Premier sentiment à l’écoute de cet album, la déception. Comme on pouvait raisonnablement le penser une impression de bâclage innerve ce disque et nuit considérablement à son appréciation. Au menu seulement 46 minutes de musiques et 16 titres dont une intro et trois interludes (ce qui nous laisse tout juste 12 titres à se mettre sous la dent). Soyons francs, en dépit d’une qualité plutôt acceptable (le disque se laisse écouter et il n’y a pas vraiment de titres à chier), ce projet est largement en deçà des attentes nourries à son endroit. A mesure que les rapports se dégradaient entre Joell et E1 l’album perdait en consistance, voyant certains titres passer à la trappe (comme le très bon Project Boy, non-retenu pour de mesquines raisons financières) et les différentes parties se laver les mains de l’orientation que pourrait prendre cet opus. Résultat on ne sait plus trop qui a présidé aux destinées artistiques de cet album qui de projet majeur s’est mué en bon disque juste sympa à écouter. Heureusement encore que Mr Yawoa garde son niveau et spitte avec la verve qu’on lui connait sur l’essentiel des tracks. Seul problème, ça donne plus l’impression de participer à une démonstration de MCing qu’autre chose. On aurait très bien pu appliquer le qualificatif de mixtape ou de free realeased à cet album sans que personne ne crie au scandale, tant l’homogénéité laisse à désirer. Résultat les titres se succèdent dans nos oreilles sans nous marquer plus que ça. So Hard est juste écoutable mais est aussi vite oublié. Même verdict pour le featuring avec Fat Joe One Shot (Killed for Less) usinée par Knobody et le Checkin For You produit par Frank Dukes. Même la collaboration avec Royce Da 5’9″ n’est pas aussi énorme qu’on aurait pu l’espérer. Si nos deux casseurs de micros font le travail on ne peut cependant s’abstenir de penser qu’ils auraient pu offrir bien mieux que cette mise en équation de leurs talents respectifs. Et que dire alors de l’étrange Nursery Rhyme sur lequel Nottz ne gâte pas franchement sa production. Autant de titres qui auraient mérité d’être mieux travaillés avant de figurer sur le disque.

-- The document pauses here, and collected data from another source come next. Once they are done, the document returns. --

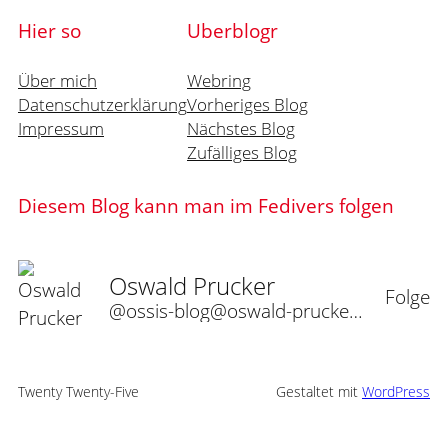
Hier so
Uberblogr
Über mich
Webring
Datenschutzerklärung
Vorheriges Blog
Impressum
Nächstes Blog
Zufälliges Blog
Diesem Blog kann man im Fedivers folgen
Oswald Prucker
Folge
@ossis-blog@oswald-prucker.de
Twenty Twenty-Five
Gestaltet mit
WordPress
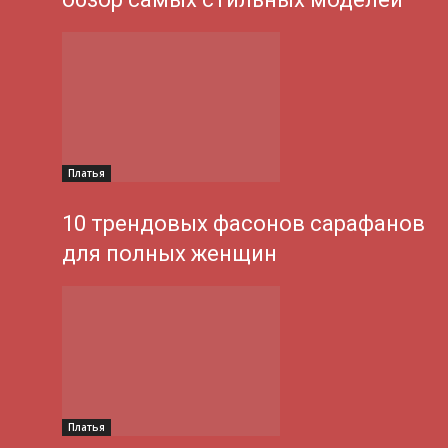
Платья
10 трендовых фасонов сарафанов
для полных женщин
Платья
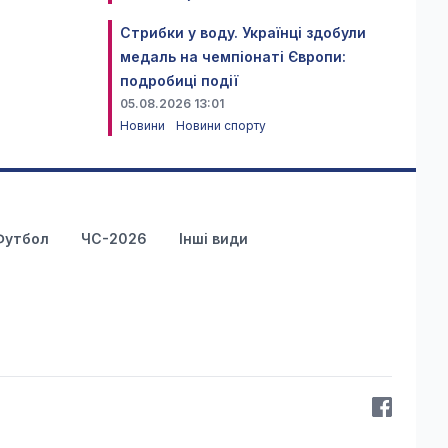
Стрибки у воду. Українці здобули
медаль на чемпіонаті Європи:
подробиці події
05.08.2026 13:01
Новини
Новини спорту
Футбол
ЧС-2026
Інші види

Tout n’est cependant pas sombre sur cet opus. Si l’ensemble s’avère loin d’être transcendant, Mr Yawoa nous livre tout de même le quota de bons titres qu’on était endroit d’attendre de lui. Sa collaboration avec DJ Premier Sing Like Bilal s’avère plutôt accrocheuse, tout comme le très bon Oh! réalisé par un Large Professor en pleine bourre. D’autres sons tranchent avec le reste de l’album comme l’efficace Put Some Money On It, association réussie avec les lascars de The LOX sur une production signée Sean C & LV ou dans une moindre mesure Good Man Is Gone. C’est cependant deux autres grands producteurs qui livrent les deux ogives du projet. Just Blaze se charge du destructeur Battle Cry sur lequel Joell en pleine forme nous prouve que bien entouré il est capable de sortir du très lourd. Ce titre s’avère clairement être le meilleur du disque. Dans un registre un peu différent DJ Khalil tient son rang en concluant l’album avec l’excellent Cocaine. Au vu de ces contributions on en vient à regretter que cet album n’aie pas bénéficié d’une meilleure direction artistique. Il est clair qu’il est loin d’être mauvais, mais le sentiment d’inachevé qui prévaut après l’écoute n’aide pas à mieux l’apprécier. S’il était normal de ne pas attendre grand-chose de ce disque dont la sortie ne constitue en définitive rien d’autre que la fin de l’aventure E1 pour Joell, on ne peut malgré tout s’empêcher d’éprouver une certaine frustration. Un album en définitive très moyen au regard des possibilités de son interprète et qui ne marquera ni l’année, ni les fans de Mr Yawoa. Espérons qu’il survivra à ce gâchis et qu’il nous reviendra avec un projet encore plus solide dans son nouvelle écurie SRC/Universal Motown.